Contexte et enjeux des protéines végétales en Suisse

Autrefois au cœur de l’alimentation, les légumineuses ont progressivement quitté les assiettes helvétiques. Aujourd’hui encore, les protéines d’origine végétale présentent des atouts en matière d’impact environnemental et d’efficacité des ressources par rapport à la viande, tout en restant soumises à des réalités économiques et agricoles particulières.

Un exemple genevois et ses implications agronomiques

À Genève, Christophe Courtois fait partie des rares producteurs de légumineuses en Suisse. Cet été, il a commencé à ramasser ses haricots blancs et, cette saison, il a également récolté des lentilles et des pois chiches. Pour lui, ces plantes constituent un atout en agronomie: elles capent l’azote présent dans l’air grâce aux nodosités de leurs racines, ce qui peut limiter l’apport d’engrais azoté au printemps.

Selon lui, cette propriété s’applique à l’ensemble des lentilles, pois chiches, haricots, féveroles et soja. De plus, les légumineuses restituent l’azote à la culture suivante, rappelle-t-il dans le reportage.

Consommation et production en Suisse : un chemin encore long

Même si elles possèdent de nombreuses qualités, ces aliments peinent à retrouver une place durable en Suisse. Au XIXe siècle, chaque personne consommant environ 30 kilos de légumineuses par an. En 2000, ce chiffre chutait à 300 grammes par habitant, avant d’atteindre aujourd’hui environ 2 kilos par an.

Une production nationale encore marginale face à l’import

Les légumes secs viennent majoritairement de l’étranger. La production suisse reste une niche, avec moins de 2000 hectares dédiés, soit moins d’1% de la surface agricole du pays.

Prix, compétitivité et réalité du terrain

Le prix explique en grande partie cette situation: la concurrence étrangère est écrasante, ses coûts étant souvent bien plus faibles grâce à des superficies agricoles étendues. « Le Canada, premier producteur mondial, dispose de milliers d’hectares. Ici, en Suisse, s’il y a 200 hectares de lentilles par année, c’est déjà beaucoup », résume Christophe Courtois. Selon lui, il est « impossible » de rivaliser; « à un moment donné, c’est le politique qui doit agir pour soutenir la filière », affirme-t-il.

Protection douanière et cadre international

Contrairement à d’autres filières comme la viande, les tomates ou les céréales, les légumineuses suisses ne bénéficient pas de droits de douane protecteurs.

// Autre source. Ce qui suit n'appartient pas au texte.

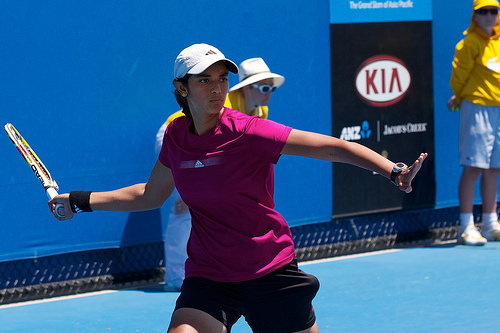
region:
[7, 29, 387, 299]
woman holding a tennis racket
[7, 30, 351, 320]
woman wearing a pink shirt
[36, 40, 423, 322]
woman wearing black shorts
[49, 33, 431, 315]
woman wearing Adidas baseball hat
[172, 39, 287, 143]
man wearing yellow shirt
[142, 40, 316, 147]
man wearing a white hat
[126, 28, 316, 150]
man wearing white sunglasses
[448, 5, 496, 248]
man wearing yellow sweatshirt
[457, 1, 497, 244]
man wearing yellow baseball hat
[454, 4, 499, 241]
man wearing gray shorts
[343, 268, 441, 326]
the floor is blue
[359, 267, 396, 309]
the floor is blue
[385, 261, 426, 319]
the floor is blue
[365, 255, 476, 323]
the floor is blue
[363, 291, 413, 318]
the floor is blue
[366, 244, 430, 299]
the floor is blue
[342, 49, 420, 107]
Advertisement on the wall of tennis court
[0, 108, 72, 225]
Tennis racket used by tennis player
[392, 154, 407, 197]
Wristwatch worn by tennis player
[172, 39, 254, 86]
Baseball hat worn by tennis player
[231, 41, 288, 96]
Line judge for a tennis game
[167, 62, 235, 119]
Look of concentration on tennis players face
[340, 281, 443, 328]
Blue surface on a tennis court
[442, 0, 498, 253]
Ballboy at a tennis game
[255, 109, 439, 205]
Tennis players arm extended for balance and power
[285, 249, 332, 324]
Ball in pocket of tennis player shorts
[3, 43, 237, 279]
woman holding a tennis racket with her right hand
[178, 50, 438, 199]
woman holding her left arm in front of her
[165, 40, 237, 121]
woman wearing a white ball cap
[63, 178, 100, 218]
thick black band on woman's right wrist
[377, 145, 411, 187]
watch on woman's left wrist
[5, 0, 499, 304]
blue wall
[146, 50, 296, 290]
person bending forward with their back to the wall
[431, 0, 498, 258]
person standing close to wall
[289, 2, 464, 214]
advertisement on wall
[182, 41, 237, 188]
identical logos on woman's hat and top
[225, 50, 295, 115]
White hat being worn by woman bending over.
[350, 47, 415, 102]
Red and white KIA decal.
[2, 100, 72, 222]
Tennis racket being held by player.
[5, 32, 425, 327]
Tennis player swinging tennis racket.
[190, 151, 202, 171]
White triangle on tennis players shirt.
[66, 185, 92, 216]
Black wristband worn by tennis player.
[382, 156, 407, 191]
Black and chrome watch being worn by tennis player.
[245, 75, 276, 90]
White sunglasses being worn by woman bending over.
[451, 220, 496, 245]
White and yellow shoes being worn by woman standing straight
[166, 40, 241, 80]
Light colored cap being worn by tennis player.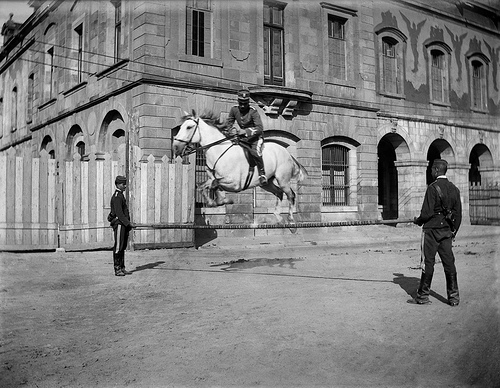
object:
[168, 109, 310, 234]
horse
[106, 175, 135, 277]
man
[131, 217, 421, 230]
pole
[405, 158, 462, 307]
man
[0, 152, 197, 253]
fence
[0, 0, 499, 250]
building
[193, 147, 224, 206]
bars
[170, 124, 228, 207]
window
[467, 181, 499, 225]
fence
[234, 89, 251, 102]
hat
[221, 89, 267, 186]
man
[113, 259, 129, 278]
foot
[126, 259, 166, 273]
shadow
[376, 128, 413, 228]
archway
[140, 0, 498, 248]
facade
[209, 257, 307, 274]
shadow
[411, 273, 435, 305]
boots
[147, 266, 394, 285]
shadow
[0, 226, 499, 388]
ground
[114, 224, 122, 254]
stripe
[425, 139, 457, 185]
opening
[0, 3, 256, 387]
right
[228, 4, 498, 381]
left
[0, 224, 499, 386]
road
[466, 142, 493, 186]
doorway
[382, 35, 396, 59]
window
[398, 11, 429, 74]
angel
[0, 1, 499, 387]
photo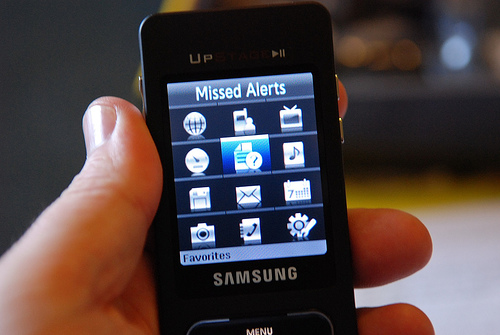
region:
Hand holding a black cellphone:
[1, 0, 436, 334]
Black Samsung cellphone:
[135, 0, 361, 333]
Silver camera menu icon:
[186, 220, 218, 246]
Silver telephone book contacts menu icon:
[235, 214, 263, 245]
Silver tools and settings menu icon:
[282, 210, 317, 241]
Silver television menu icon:
[276, 102, 303, 132]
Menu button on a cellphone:
[227, 312, 289, 334]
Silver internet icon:
[181, 110, 208, 135]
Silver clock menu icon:
[182, 146, 212, 176]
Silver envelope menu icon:
[230, 182, 265, 210]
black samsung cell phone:
[138, 1, 360, 331]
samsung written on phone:
[210, 261, 310, 286]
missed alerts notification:
[195, 80, 285, 101]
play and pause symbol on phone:
[273, 42, 288, 61]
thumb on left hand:
[70, 95, 155, 190]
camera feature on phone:
[186, 220, 218, 245]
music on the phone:
[280, 135, 310, 170]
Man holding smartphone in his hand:
[4, 1, 436, 333]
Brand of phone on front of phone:
[211, 265, 298, 287]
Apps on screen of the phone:
[180, 104, 320, 249]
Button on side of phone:
[338, 117, 345, 142]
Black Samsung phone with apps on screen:
[138, 1, 360, 333]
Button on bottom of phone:
[237, 323, 276, 333]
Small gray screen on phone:
[155, 70, 329, 267]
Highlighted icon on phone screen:
[218, 133, 273, 175]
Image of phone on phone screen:
[246, 220, 256, 238]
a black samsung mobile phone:
[134, 4, 359, 334]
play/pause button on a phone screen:
[264, 44, 290, 62]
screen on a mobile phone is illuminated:
[163, 69, 331, 269]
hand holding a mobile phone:
[5, 9, 445, 334]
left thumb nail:
[75, 95, 120, 154]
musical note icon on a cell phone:
[281, 141, 311, 169]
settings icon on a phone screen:
[285, 208, 316, 243]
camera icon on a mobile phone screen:
[186, 218, 221, 249]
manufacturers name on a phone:
[208, 263, 300, 288]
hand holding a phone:
[65, 14, 439, 334]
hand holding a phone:
[50, 18, 417, 333]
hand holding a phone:
[47, 10, 436, 322]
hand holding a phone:
[85, 42, 402, 334]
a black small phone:
[136, 8, 378, 333]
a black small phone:
[119, 12, 364, 331]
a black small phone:
[110, 23, 366, 333]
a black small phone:
[119, 17, 356, 326]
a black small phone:
[131, 8, 356, 334]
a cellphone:
[145, 18, 355, 330]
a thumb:
[78, 103, 124, 146]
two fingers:
[358, 209, 422, 331]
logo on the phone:
[209, 260, 301, 285]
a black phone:
[141, 9, 358, 320]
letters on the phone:
[241, 321, 273, 333]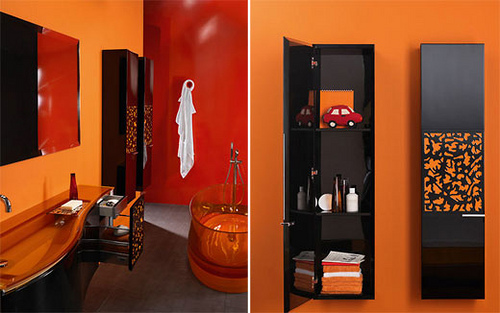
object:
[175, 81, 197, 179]
towel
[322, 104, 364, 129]
toy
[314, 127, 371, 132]
shelf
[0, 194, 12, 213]
faucet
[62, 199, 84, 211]
soap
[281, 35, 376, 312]
cabinet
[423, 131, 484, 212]
pattern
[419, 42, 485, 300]
cabinet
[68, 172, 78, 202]
bottle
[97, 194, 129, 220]
drawer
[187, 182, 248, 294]
tub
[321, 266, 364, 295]
washcloths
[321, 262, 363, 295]
stack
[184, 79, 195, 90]
ring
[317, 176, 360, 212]
toiletries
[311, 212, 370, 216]
shelf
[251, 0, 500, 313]
wall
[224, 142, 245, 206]
faucet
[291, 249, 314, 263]
papers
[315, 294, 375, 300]
shelf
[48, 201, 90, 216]
dish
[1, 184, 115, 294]
counter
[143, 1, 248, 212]
wall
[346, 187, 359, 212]
bottle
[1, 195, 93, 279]
sink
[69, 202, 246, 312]
floor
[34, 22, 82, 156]
mirror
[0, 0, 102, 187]
wall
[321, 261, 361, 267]
book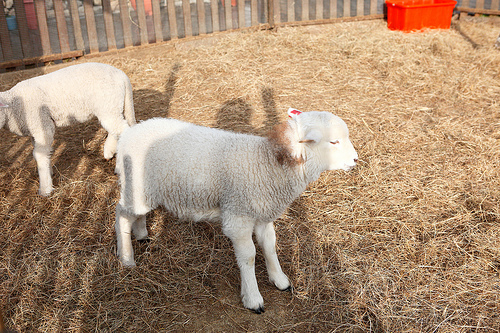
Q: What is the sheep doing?
A: Standing in pen.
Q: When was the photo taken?
A: In the afternoon.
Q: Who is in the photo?
A: No people.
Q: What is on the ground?
A: Hay.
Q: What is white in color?
A: The animals.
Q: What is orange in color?
A: A bucket.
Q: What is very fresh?
A: The hay.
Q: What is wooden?
A: The pen.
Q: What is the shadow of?
A: A person.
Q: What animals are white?
A: Lambs.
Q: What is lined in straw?
A: The pen.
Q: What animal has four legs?
A: The lamb.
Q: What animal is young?
A: The sheep.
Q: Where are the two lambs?
A: Straw.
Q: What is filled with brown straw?
A: Enclosure.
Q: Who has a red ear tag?
A: A lamb.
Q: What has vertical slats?
A: Fence.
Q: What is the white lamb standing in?
A: Straw.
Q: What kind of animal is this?
A: Lamb.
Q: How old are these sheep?
A: Young.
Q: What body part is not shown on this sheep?
A: The head.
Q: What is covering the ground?
A: Hay.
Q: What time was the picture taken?
A: In the day.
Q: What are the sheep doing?
A: Standing up.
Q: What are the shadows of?
A: The sheep.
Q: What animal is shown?
A: A baby.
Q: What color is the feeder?
A: Red.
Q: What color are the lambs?
A: White.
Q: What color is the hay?
A: Golden yellow.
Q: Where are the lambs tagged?
A: On their ears.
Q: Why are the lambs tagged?
A: To identify the owner.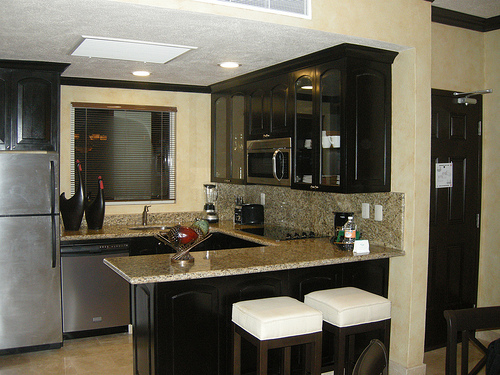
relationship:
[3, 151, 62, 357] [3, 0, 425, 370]
fridge in kitchen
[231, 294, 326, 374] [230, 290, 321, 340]
bar stool with cushion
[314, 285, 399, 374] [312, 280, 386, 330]
bar stool with cushion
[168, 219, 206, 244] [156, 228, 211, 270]
acorns on a stand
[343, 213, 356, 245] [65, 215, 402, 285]
water bottle on counter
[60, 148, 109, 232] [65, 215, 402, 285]
hens on counter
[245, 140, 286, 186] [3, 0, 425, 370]
microwave in kitchen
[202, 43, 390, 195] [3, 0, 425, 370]
cabinets in kitchen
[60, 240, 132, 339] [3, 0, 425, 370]
dishwasher in kitchen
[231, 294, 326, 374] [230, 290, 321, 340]
bar stool with a cushion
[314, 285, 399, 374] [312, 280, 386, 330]
bar stool with a cushion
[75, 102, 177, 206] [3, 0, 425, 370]
window in kitchen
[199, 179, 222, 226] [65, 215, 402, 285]
blender on counter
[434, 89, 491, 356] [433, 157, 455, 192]
door with sign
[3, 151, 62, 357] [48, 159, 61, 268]
fridge with handles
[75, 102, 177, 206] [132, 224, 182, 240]
window above sink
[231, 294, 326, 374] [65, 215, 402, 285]
bar stool at counter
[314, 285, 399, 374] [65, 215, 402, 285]
bar stool at counter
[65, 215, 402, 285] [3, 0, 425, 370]
counter in kitchen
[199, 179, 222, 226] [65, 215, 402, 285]
blender on top of counter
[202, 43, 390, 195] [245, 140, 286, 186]
cabinets and microwave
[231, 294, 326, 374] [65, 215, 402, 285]
bar stool sitting at counter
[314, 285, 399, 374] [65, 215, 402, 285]
bar stool sitting at counter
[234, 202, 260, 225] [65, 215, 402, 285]
toaster on top of counter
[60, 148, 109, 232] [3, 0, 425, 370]
hens in kitchen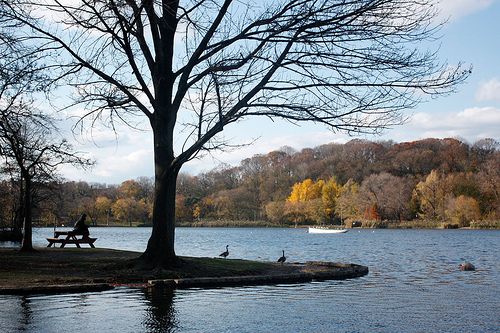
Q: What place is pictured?
A: It is a forest.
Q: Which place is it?
A: It is a forest.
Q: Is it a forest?
A: Yes, it is a forest.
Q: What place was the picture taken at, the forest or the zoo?
A: It was taken at the forest.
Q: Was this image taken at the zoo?
A: No, the picture was taken in the forest.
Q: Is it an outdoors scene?
A: Yes, it is outdoors.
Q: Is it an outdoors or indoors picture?
A: It is outdoors.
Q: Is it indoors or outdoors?
A: It is outdoors.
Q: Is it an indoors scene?
A: No, it is outdoors.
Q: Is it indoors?
A: No, it is outdoors.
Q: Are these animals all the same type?
A: Yes, all the animals are birds.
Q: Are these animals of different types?
A: No, all the animals are birds.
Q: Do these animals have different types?
A: No, all the animals are birds.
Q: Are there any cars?
A: No, there are no cars.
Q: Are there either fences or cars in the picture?
A: No, there are no cars or fences.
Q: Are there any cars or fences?
A: No, there are no cars or fences.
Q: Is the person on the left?
A: Yes, the person is on the left of the image.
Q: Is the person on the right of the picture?
A: No, the person is on the left of the image.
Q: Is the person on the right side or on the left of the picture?
A: The person is on the left of the image.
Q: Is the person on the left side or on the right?
A: The person is on the left of the image.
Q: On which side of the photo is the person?
A: The person is on the left of the image.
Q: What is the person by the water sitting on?
A: The person is sitting on the table.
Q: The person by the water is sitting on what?
A: The person is sitting on the table.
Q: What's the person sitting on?
A: The person is sitting on the table.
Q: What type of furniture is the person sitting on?
A: The person is sitting on the table.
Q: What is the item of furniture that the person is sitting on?
A: The piece of furniture is a table.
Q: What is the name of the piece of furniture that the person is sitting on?
A: The piece of furniture is a table.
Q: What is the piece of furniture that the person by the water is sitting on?
A: The piece of furniture is a table.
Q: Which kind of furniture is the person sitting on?
A: The person is sitting on the table.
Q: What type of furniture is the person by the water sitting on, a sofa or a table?
A: The person is sitting on a table.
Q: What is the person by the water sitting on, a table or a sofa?
A: The person is sitting on a table.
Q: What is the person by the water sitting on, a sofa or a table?
A: The person is sitting on a table.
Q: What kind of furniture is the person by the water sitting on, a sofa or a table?
A: The person is sitting on a table.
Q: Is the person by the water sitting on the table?
A: Yes, the person is sitting on the table.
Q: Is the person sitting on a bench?
A: No, the person is sitting on the table.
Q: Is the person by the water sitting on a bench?
A: No, the person is sitting on the table.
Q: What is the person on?
A: The person is on the table.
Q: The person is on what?
A: The person is on the table.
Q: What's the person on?
A: The person is on the table.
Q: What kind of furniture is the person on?
A: The person is on the table.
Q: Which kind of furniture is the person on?
A: The person is on the table.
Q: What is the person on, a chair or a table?
A: The person is on a table.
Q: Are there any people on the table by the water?
A: Yes, there is a person on the table.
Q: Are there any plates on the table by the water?
A: No, there is a person on the table.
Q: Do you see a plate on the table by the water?
A: No, there is a person on the table.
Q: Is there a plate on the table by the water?
A: No, there is a person on the table.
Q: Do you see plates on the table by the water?
A: No, there is a person on the table.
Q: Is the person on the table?
A: Yes, the person is on the table.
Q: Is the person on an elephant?
A: No, the person is on the table.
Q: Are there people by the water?
A: Yes, there is a person by the water.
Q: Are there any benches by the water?
A: No, there is a person by the water.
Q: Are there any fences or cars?
A: No, there are no cars or fences.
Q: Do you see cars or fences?
A: No, there are no cars or fences.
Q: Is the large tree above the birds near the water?
A: Yes, the tree is above the birds.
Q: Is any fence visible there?
A: No, there are no fences.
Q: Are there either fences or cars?
A: No, there are no fences or cars.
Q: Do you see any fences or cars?
A: No, there are no fences or cars.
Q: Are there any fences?
A: No, there are no fences.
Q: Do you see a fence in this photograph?
A: No, there are no fences.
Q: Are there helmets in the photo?
A: No, there are no helmets.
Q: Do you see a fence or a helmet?
A: No, there are no helmets or fences.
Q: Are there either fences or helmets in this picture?
A: No, there are no helmets or fences.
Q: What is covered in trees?
A: The hill is covered in trees.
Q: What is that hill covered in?
A: The hill is covered in trees.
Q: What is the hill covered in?
A: The hill is covered in trees.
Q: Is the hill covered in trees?
A: Yes, the hill is covered in trees.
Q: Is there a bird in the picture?
A: Yes, there are birds.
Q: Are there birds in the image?
A: Yes, there are birds.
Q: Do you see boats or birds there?
A: Yes, there are birds.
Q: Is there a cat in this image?
A: No, there are no cats.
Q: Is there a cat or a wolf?
A: No, there are no cats or wolves.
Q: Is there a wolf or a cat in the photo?
A: No, there are no cats or wolves.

Cette situation trouve ses origines dans l’entrée de la Suisse dans l’Organisation mondiale du commerce (OMC). Didier Chambovey, ancien ambassadeur de la Suisse près l’OMC, souligne que l’agriculture helvétique est parmi les plus protégées et subventionnées au monde et rappelle qu’à l’époque, une demande spécifique de protection n’avait pas été exprimée par le secteur.

Aujourd’hui, l’Union suisse des paysans souhaite modifier cet état de fait et a commandé une étude en vue de renforcer la protection douanière des légumineuses. À Berne, plusieurs motions en ce sens ont été déposées puis rejetées par le Conseil fédéral. Modifier l’accord constitue un casse-tête politique, et une renégociation des accords de l’OMC pourrait être nécessaire, ce qui impliquerait potentiellement des concessions dans d’autres secteurs agricoles.